→ EXERCISE DESCRIPTION
The expected result is a word-for-word copy of the entries, minus any pictures.
◆ ◆ ◆ ◆ ◆
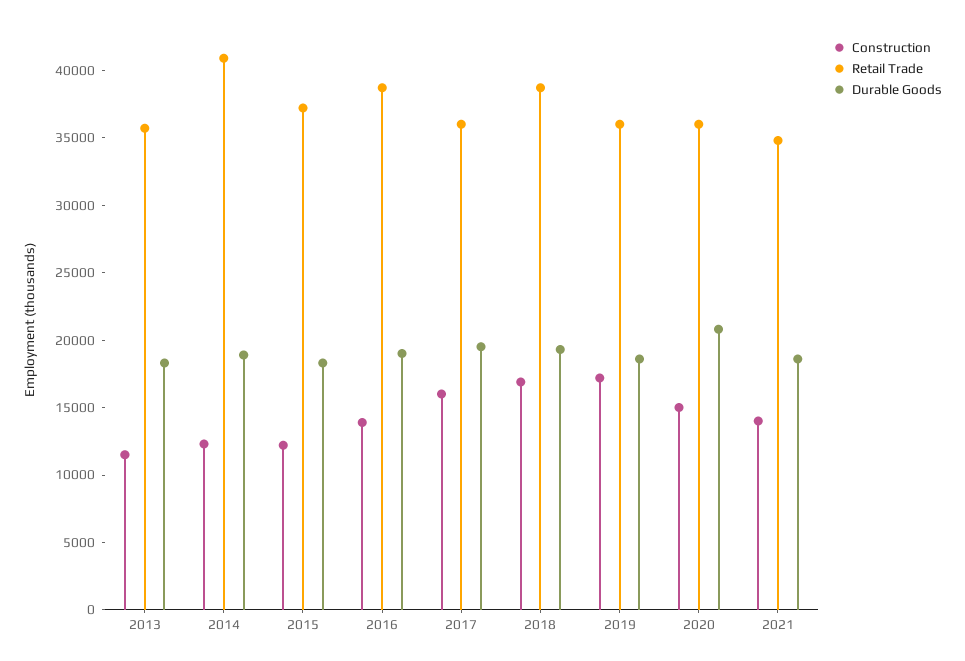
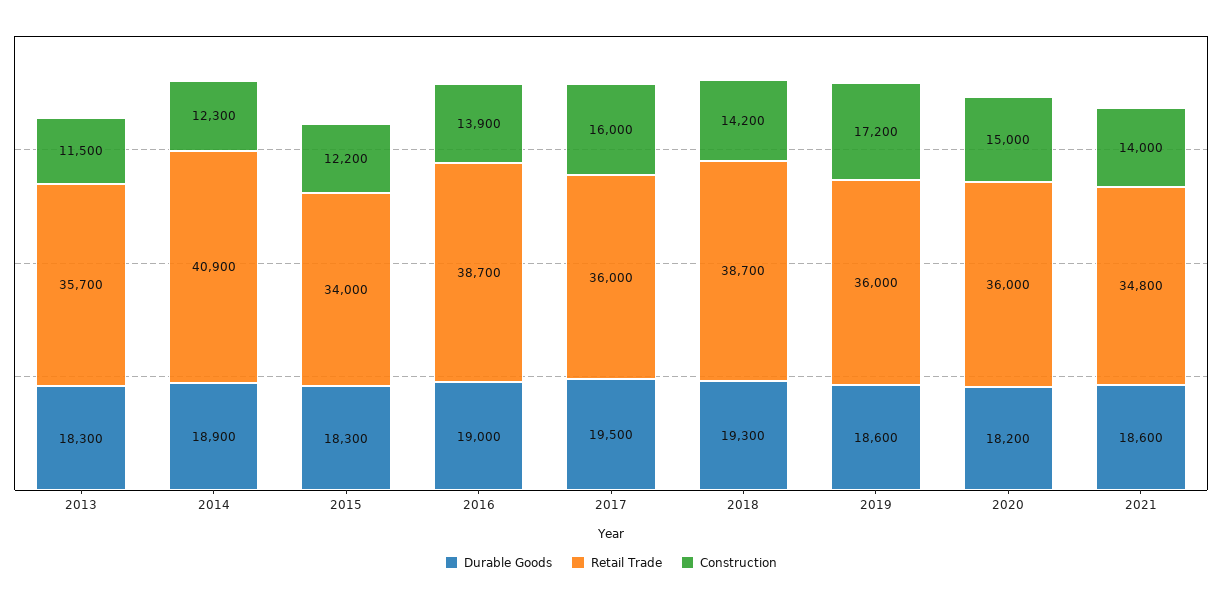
  {
    "Construction": {
      "2013": 11500,
      "2014": 12300,
      "2015": 12200,
      "2016": 13900,
      "2017": 16000,
-     "2018": 17000,
+     "2018": 14200,
      "2019": 17200,
      "2020": 15000,
      "2021": 14000
    },
    "Retail Trade": {
      "2013": 35700,
      "2014": 40900,
-     "2015": 37000,
+     "2015": 34000,
      "2016": 38700,
      "2017": 36000,
      "2018": 38700,
      "2019": 36000,
      "2020": 36000,
      "2021": 34800
    },
    "Durable Goods": {
      "2013": 18300,
      "2014": 18900,
      "2015": 18300,
      "2016": 19000,
      "2017": 19500,
      "2018": 19300,
      "2019": 18600,
-     "2020": 21000,
+     "2020": 18200,
      "2021": 18600
    }
  }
◆ ◆ ◆ ◆ ◆
→ ANSWER TO THIS TASK
  {
    "Construction": {
      "2013": 11500,
      "2014": 12300,
      "2015": 12200,
      "2016": 13900,
      "2017": 16000,
-     "2018": 17000,
+     "2018": 14200,
      "2019": 17200,
      "2020": 15000,
      "2021": 14000
    },
    "Retail Trade": {
      "2013": 35700,
      "2014": 40900,
-     "2015": 37000,
+     "2015": 34000,
      "2016": 38700,
      "2017": 36000,
      "2018": 38700,
      "2019": 36000,
      "2020": 36000,
      "2021": 34800
    },
    "Durable Goods": {
      "2013": 18300,
      "2014": 18900,
      "2015": 18300,
      "2016": 19000,
      "2017": 19500,
      "2018": 19300,
      "2019": 18600,
-     "2020": 21000,
+     "2020": 18200,
      "2021": 18600
    }
  }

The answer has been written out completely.